Who invented the margarita? Nobody knows for sure. When I used to hang out a little too often on Sunday afternoons at the legendary sticky-floored cantina called Hussong's in Ensenada, the bartenders would always brag that it had been created there, in 1941, by a bartender named Charlie (or Carlos) Orozco, who named it in honor of a young German woman named, well, Margarita. (The more common German form of the name is Margaret, just like in English, but never mind again.) The only thing is that Orozco's recipe, which survives, uses not orange liqueur but a liqueur based on damiana, an alleged aphrodisiac. Several other places in Baja California claim to have invented the drink. So does the Balinese Room in Galveston, Texas. There's always a woman named Margarita, or some variation thereon, involved.
A version of the margarita creation myth that does not involve a woman credits it to some unnamed Mexican or border-region bartender who concocted it on the model of a popular 19th-century cocktail called the daisy — margarita being the Spanish word for that flower. Supposedly, said bartender basically substituted tequila for the brandy with which the drink was originally made. But the traditional daisy recipe calls for brandy, rum, Curaçao (which is indeed orange liqueur), lemon juice, and gum syrup (sugar and water syrup in which gum arabic is used as an emulsifier). Sorry, but that's a little too much of a stretch for me.

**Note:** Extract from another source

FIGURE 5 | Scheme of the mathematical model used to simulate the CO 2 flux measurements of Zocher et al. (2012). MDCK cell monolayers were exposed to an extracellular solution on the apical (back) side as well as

My theory is that the model for the margarita was the sidecar. This is an excellent cocktail whose origins date to the period between the two World Wars. Harry MacElhone, proprietor of the legendary Harry's Bar in Paris, long claimed to have invented it and named it in honor of a regular who used to get so drunk that he'd always arrange to arrive and leave in the sidecar of a friend's motorcycle. The bar at the Ritz Hotel in Paris also claims to have made the first sidecar — and there is a school of thought that credits it to a private club in London. In any case, the sidecar is made with cognac (a modern variation, made with armagnac, is called a sidearm), Cointreau or Grand Marnier (both orange liqueurs), and lemon juice, with its rim dusted with powdered sugar. A bartender in Mexico or thereabouts, perhaps seeking to sell more tequila to gringos who hadn't mastered the art of shots accompanied by a squeeze of lime and a lick of salt, could easily have substituted tequila for cognac and, because lemons are little used or appreciated in Mexico, used lime juice in place of the original citrus. Now, sugar on the rim of a tequila drink (as I discovered once at the Mansion on Turtle Creek in Dallas, where some bartender thought it would be a good idea to rim a margarita glass with half salt, half sugar), is pretty disgusting. And, hey, tequila goes well with salt. So…There's your damn margarita!
My ideal margarita — and I plan to demonstrate my affection by having two or three of them this evening — is made thusly: I squeeze one juicy lime (or, better, three or four juicy Key limes, which have more of a bite and a stronger flavor) into a cocktail shaker, then fill it two-thirds of the way up with ice. I free-pour about 3 ounces of good tequila into the shaker (my go-to bottling is José Cuervo Tradicional Reposado), add a splash of Citronge or Cointreau (or, if I can get it, the Mexican imitation, Controy, which is slightly drier), and a splash of water to bring all the flavors out fully (as you'd do with neat whisky). Then I shake the shaker vigorously, 50 times, and let it rest for a minute or so. Meanwhile, I run one of the cut lime halves around the rim of a wine glass and dip it in sea salt.
All those other margaritas? Sometimes they're pretty good. But they're not margaritas, any more than vodka and crème de cacao is a martini.